# Motorcycle Trailer



## Niles (Feb 1, 2009)

Does anyone make a trailer (towed by your motorcycle) that can carry a bike? Seems like it would be an easy thing to do, but I can't find anything.


----------



## HOLLYWOOD33 (Jan 2, 2009)

I actually saw a guy at my local trail towing 2 bikes with his Honda Goldwing...... I did not see the type or name of the trailer though..... Sorry

They must be out there...........


----------



## AZ (Apr 14, 2009)

A modified small flatbed trailer is the quickest solution.

EDIT: this thread by member manbiker has one for reference.

http://forums.mtbr.com/showthread.php?t=669622


----------



## Niles (Feb 1, 2009)

AZ.MTNS said:


> A modified small flatbed trailer is the quickest solution.


I figured it wouldn't be too complicated.
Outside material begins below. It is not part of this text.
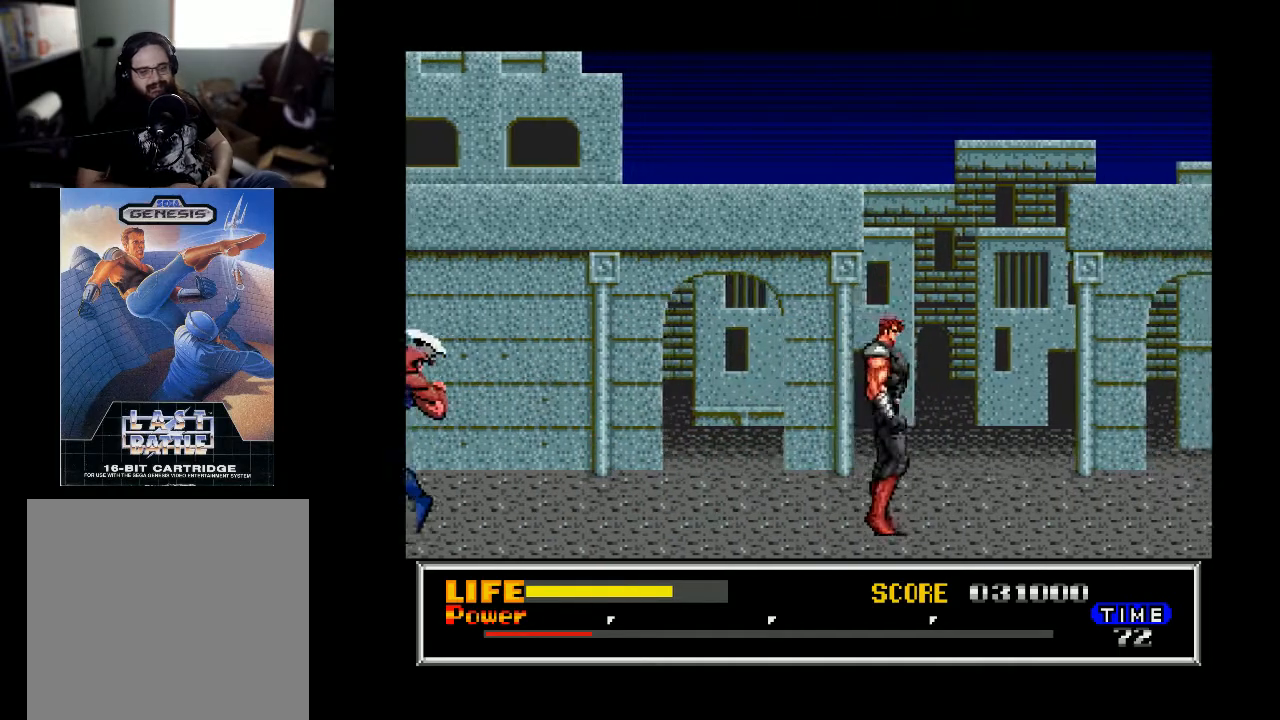
{"buttons": ["DPAD_RIGHT"], "right_stick": "center", "events": []}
Are there bike racks that bolt onto a flatbed that allow you to keep both wheels on your bike?


----------



## AZ (Apr 14, 2009)

Many tray type racks could be easily mounted to a flat surface, even a receiver mount rack could if you are a fairly competent fabricator or know of one.


----------



## 475856 (Feb 6, 2010)

Try this link...http://motosites.com/Motorcycle_Trailers/Trailers_-_Motorcycle_Pulled/ or this for starters...http://motosites.com/Motorcycle_Trailers/Trailers_-_Motorcycle_Pulled/


----------



## XJaredX (Apr 17, 2006)




----------



## notaknob (Apr 6, 2004)

*Order of the Forks*

Biklophile in NM tows a Harbor Freight trailer with his Goldwing. He has a fork mount on it and uses a forkup for it, probably the cheapest way to do it. I don't have any any pics but you could PM him for info.


----------



## Baine (Jun 4, 2009)

My car has a smaller engine than a goldwing and I tow my Harbor Freight trailer at 70 mph
just fine and I have four in the car and four bikes. I also don't have to remove the front wheels.
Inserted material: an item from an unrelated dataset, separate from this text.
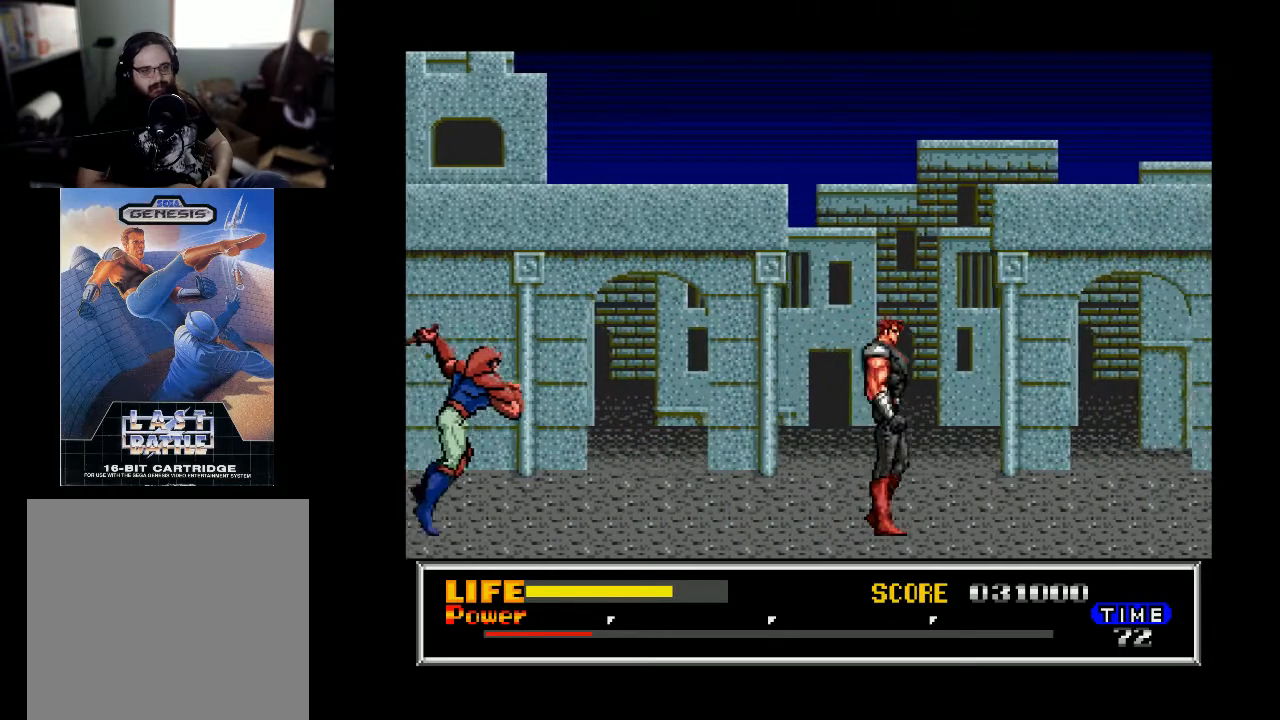
{"buttons": ["DPAD_RIGHT"], "right_stick": "center", "events": []}
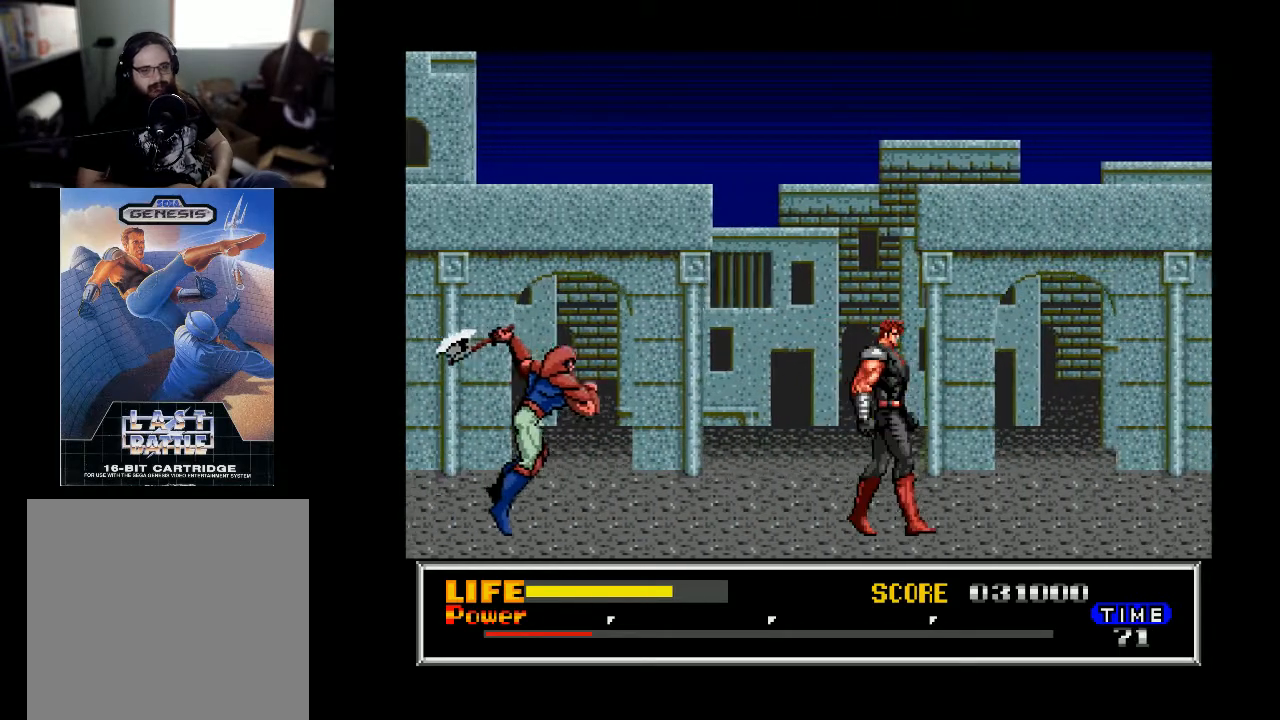
{"buttons": ["DPAD_LEFT"], "right_stick": "center", "events": [[233, "DPAD_RIGHT", "up"], [267, "DPAD_LEFT", "down"]]}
I built a custom frame to hold a Thule T2 rack.


----------



## manabiker (Jul 18, 2010)

Here is my Harbor Freight Trailer, $179.00 I found a $20.00 coupon online,, I removed one leaf from the 2 spring set up, then moved the center crossrail forward 10 inches to eliminate sway, (by moving the center crossrail forward the tounge was moved 10 inches, without welding) added 2x10s to add some weight, put rubber hose around the rear spring hanges to quiet the ride down, used a old roadbike fork upside down to put the front tire on, then put on 3 clamp mounts, each side for double haul, center for solo haul, a spare tire mount from Harbor Freight for $10.00, the most expensive thing was the Harley Trailer hitch, $205.99 from MCHITCH they have many other hitches for other brand motorcycles...
I didnt' like the rack, it caught too much wind. The trailer is great, it costs 10 mpg to haul though, but no wind effect. I get 33 mpg with the bike on the trailer.
Happy Trailer/Trails


----------



## 475856 (Feb 6, 2010)

XJaredX said:


>


Nice GS! I just sold my 1150GSA..Shopping for a 29er now...


----------



## XJaredX (Apr 17, 2006)

Oh those aren't mine, I was just posting them out of amusement


----------



## Baine (Jun 4, 2009)

I like the idea to extend the tongue. I might do tha.t Even though it rides rock, it sucks backing up.


----------



## manabiker (Jul 18, 2010)

This will give you a better idea of the way I extended the tounge, but I didnt' really extend it, just moved the crossmember forward 10 inches.. it did make the tounge 10 inches longer, sort of..
You can also see that there is only one spring leaf left on each side. good luck..
I do back it up, and it does just fine, but I have 3,000,000 miles in a big truck, (yeah 3 million).
Happy Trailering/Trails


----------



## Niles (Feb 1, 2009)

Nice! Thanks for all the pictures.


----------



## frints (Aug 30, 2004)

Pricey, but nice.

http://www.yakima.com/shop/trailers/trailer/rack-and-roll-66


----------



## Niles (Feb 1, 2009)

Well, that's exactly what I need, but at a ridiculous price. Dang.


----------



## sisireceltic (Aug 11, 2011)

nice pic.


----------



## yeggsfab (Mar 11, 2010)

Looks Scary to me hahah


----------